O voto do relator, ministro Marco Aurélio Mello, minucioso e longo, foi pelo não cabimento da prisão, do afastamento e demais medidas alternativas. No mesmo sentido, o voto do ministro Alexandre de Moraes, largamente fundamentado. Os ministros Marco Aurélio e Alexandre de Moraes deixaram claro que, conforme expresso na Constituição, “desde a expedição do diploma, os membros do Congresso Nacional não poderão ser presos, salvo em flagrante de crime inafiançável”, caso em que “os autos serão remetidos dentro de vinte e quatro horas à Casa respectiva, para que, pelo voto da maioria de seus membros, resolva sobre a prisão” (artigo 52, § 2.º). No tocante ao pedido de prisão, todos os integrantes da turma ficaram de acordo com os votos dos ministros Marco Aurélio e Alexandre de Moraes.

Em seguida vieram os votos divergentes quanto às medidas alternativas, capitaneados pelos ministros Luís Roberto Barroso e Luiz Fux.

Tarefa A:
Nas linhas de dados, troque "locality" por "site" na parte que vai da linha com "genus: Festuca" até a linha com "locality: Pakaraima Mts;", inclusive. Reescreva só essa parte, sem mudar mais nada.
O trecho e as linhas de dados não têm relação entre si.

Dados de entrada:
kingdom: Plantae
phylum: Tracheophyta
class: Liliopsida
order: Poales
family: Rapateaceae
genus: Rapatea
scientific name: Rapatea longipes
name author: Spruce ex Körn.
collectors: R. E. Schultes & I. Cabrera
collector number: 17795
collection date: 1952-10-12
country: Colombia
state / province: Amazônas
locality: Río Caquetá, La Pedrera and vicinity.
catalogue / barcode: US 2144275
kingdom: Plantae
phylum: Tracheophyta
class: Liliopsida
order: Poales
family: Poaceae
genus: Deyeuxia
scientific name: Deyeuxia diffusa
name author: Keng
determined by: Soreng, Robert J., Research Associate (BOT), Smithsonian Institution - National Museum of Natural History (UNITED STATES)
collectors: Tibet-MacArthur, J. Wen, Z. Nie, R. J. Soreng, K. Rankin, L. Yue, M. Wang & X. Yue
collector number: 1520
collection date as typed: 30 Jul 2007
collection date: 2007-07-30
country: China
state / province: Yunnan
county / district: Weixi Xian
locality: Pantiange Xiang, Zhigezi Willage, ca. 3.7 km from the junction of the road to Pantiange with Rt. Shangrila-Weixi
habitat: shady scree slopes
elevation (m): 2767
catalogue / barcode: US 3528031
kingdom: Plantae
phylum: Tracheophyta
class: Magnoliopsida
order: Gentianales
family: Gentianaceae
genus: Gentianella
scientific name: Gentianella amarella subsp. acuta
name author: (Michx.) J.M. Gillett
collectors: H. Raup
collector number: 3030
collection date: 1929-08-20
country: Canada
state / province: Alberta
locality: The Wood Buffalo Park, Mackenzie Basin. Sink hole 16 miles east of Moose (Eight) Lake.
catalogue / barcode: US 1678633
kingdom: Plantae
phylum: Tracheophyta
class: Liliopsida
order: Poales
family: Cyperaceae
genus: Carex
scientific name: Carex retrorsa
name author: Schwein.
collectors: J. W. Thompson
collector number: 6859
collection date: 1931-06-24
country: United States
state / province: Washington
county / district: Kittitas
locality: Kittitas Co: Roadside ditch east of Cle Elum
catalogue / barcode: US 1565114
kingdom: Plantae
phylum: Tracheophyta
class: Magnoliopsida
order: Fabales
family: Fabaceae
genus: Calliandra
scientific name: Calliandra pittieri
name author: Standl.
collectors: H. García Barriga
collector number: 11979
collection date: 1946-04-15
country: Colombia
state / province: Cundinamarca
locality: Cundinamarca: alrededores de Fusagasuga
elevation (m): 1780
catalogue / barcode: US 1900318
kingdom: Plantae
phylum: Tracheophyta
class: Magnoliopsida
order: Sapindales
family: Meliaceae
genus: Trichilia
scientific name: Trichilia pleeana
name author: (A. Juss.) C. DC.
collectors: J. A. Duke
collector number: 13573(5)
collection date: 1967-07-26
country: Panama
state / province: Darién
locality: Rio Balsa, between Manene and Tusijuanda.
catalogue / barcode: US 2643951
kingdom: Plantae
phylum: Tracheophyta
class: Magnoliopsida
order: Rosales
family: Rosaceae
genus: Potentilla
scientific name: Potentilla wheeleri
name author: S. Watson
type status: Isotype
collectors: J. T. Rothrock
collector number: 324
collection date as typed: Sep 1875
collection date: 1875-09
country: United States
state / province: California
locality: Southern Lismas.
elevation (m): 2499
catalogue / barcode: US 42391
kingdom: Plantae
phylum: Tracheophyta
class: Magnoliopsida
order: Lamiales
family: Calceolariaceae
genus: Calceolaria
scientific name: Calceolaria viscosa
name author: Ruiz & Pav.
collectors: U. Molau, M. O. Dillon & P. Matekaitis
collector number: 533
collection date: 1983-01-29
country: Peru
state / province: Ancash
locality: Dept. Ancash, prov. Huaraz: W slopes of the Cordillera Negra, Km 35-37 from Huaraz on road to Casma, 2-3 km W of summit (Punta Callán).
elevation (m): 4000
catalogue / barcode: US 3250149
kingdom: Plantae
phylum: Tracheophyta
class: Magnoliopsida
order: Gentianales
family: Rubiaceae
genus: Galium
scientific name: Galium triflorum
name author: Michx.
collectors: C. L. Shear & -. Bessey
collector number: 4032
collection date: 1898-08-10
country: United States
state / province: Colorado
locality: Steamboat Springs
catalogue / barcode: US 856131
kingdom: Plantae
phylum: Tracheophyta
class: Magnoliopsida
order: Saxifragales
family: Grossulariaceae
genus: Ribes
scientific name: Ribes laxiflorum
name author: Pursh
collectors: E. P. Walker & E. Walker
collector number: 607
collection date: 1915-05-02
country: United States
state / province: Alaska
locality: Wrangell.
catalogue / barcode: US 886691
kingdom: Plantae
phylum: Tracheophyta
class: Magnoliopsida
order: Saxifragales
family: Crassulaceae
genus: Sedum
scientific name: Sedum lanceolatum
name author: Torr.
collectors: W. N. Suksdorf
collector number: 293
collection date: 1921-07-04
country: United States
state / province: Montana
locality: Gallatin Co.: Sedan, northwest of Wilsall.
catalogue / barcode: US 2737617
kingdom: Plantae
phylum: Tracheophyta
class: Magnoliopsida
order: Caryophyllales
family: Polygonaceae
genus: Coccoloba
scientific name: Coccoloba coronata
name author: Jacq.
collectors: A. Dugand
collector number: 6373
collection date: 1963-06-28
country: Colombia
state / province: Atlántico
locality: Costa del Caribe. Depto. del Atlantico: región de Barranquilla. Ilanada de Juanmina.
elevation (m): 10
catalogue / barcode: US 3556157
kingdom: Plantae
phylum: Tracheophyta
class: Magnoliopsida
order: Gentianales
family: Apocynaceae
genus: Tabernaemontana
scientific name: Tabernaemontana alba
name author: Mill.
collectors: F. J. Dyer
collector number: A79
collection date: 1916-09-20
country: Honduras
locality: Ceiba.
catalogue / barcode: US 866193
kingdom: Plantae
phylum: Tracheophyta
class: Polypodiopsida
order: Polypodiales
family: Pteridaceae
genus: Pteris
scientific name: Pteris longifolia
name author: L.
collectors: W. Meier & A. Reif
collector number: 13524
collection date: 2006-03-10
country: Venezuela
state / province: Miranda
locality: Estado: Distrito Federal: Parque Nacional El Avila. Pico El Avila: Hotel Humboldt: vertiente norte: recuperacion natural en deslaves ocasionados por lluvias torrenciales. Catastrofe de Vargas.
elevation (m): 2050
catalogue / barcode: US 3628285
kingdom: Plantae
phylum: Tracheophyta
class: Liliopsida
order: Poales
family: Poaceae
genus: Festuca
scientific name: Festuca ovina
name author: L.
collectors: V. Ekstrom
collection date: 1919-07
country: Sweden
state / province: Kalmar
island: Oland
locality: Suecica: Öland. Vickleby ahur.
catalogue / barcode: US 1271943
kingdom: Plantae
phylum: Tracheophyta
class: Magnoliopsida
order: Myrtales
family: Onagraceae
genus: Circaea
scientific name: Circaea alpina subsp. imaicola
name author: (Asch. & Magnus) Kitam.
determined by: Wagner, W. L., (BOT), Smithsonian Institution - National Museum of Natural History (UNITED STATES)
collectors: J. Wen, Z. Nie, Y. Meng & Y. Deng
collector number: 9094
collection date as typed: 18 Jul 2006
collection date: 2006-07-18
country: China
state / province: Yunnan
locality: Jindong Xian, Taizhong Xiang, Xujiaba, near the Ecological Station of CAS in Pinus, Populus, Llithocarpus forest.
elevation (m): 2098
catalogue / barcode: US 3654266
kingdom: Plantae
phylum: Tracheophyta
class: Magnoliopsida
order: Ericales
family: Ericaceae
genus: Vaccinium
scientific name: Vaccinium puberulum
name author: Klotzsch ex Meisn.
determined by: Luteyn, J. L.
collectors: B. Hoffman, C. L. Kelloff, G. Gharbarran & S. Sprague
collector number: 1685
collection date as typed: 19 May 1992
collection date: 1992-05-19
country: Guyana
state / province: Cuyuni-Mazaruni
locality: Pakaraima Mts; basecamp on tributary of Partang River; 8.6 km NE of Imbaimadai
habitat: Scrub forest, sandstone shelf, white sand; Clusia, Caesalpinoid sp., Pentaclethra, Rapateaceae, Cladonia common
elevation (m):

Tarefa B:
Copie do trecho sobre os votos dos ministros a parte que vai de "O voto do relator, ministro" até "Alexandre de Moraes.".

Resposta A:
genus: Festuca
scientific name: Festuca ovina
name author: L.
collectors: V. Ekstrom
collection date: 1919-07
country: Sweden
state / province: Kalmar
island: Oland
site: Suecica: Öland. Vickleby ahur.
catalogue / barcode: US 1271943
kingdom: Plantae
phylum: Tracheophyta
class: Magnoliopsida
order: Myrtales
family: Onagraceae
genus: Circaea
scientific name: Circaea alpina subsp. imaicola
name author: (Asch. & Magnus) Kitam.
determined by: Wagner, W. L., (BOT), Smithsonian Institution - National Museum of Natural History (UNITED STATES)
collectors: J. Wen, Z. Nie, Y. Meng & Y. Deng
collector number: 9094
collection date as typed: 18 Jul 2006
collection date: 2006-07-18
country: China
state / province: Yunnan
site: Jindong Xian, Taizhong Xiang, Xujiaba, near the Ecological Station of CAS in Pinus, Populus, Llithocarpus forest.
elevation (m): 2098
catalogue / barcode: US 3654266
kingdom: Plantae
phylum: Tracheophyta
class: Magnoliopsida
order: Ericales
family: Ericaceae
genus: Vaccinium
scientific name: Vaccinium puberulum
name author: Klotzsch ex Meisn.
determined by: Luteyn, J. L.
collectors: B. Hoffman, C. L. Kelloff, G. Gharbarran & S. Sprague
collector number: 1685
collection date as typed: 19 May 1992
collection date: 1992-05-19
country: Guyana
state / province: Cuyuni-Mazaruni
site: Pakaraima Mts; basecamp on tributary of Partang River; 8.6 km NE of Imbaimadai

Resposta B:
O voto do relator, ministro Marco Aurélio Mello, minucioso e longo, foi pelo não cabimento da prisão, do afastamento e demais medidas alternativas. No mesmo sentido, o voto do ministro Alexandre de Moraes, largamente fundamentado. Os ministros Marco Aurélio e Alexandre de Moraes deixaram claro que, conforme expresso na Constituição, “desde a expedição do diploma, os membros do Congresso Nacional não poderão ser presos, salvo em flagrante de crime inafiançável”, caso em que “os autos serão remetidos dentro de vinte e quatro horas à Casa respectiva, para que, pelo voto da maioria de seus membros, resolva sobre a prisão” (artigo 52, § 2.º). No tocante ao pedido de prisão, todos os integrantes da turma ficaram de acordo com os votos dos ministros Marco Aurélio e Alexandre de Moraes.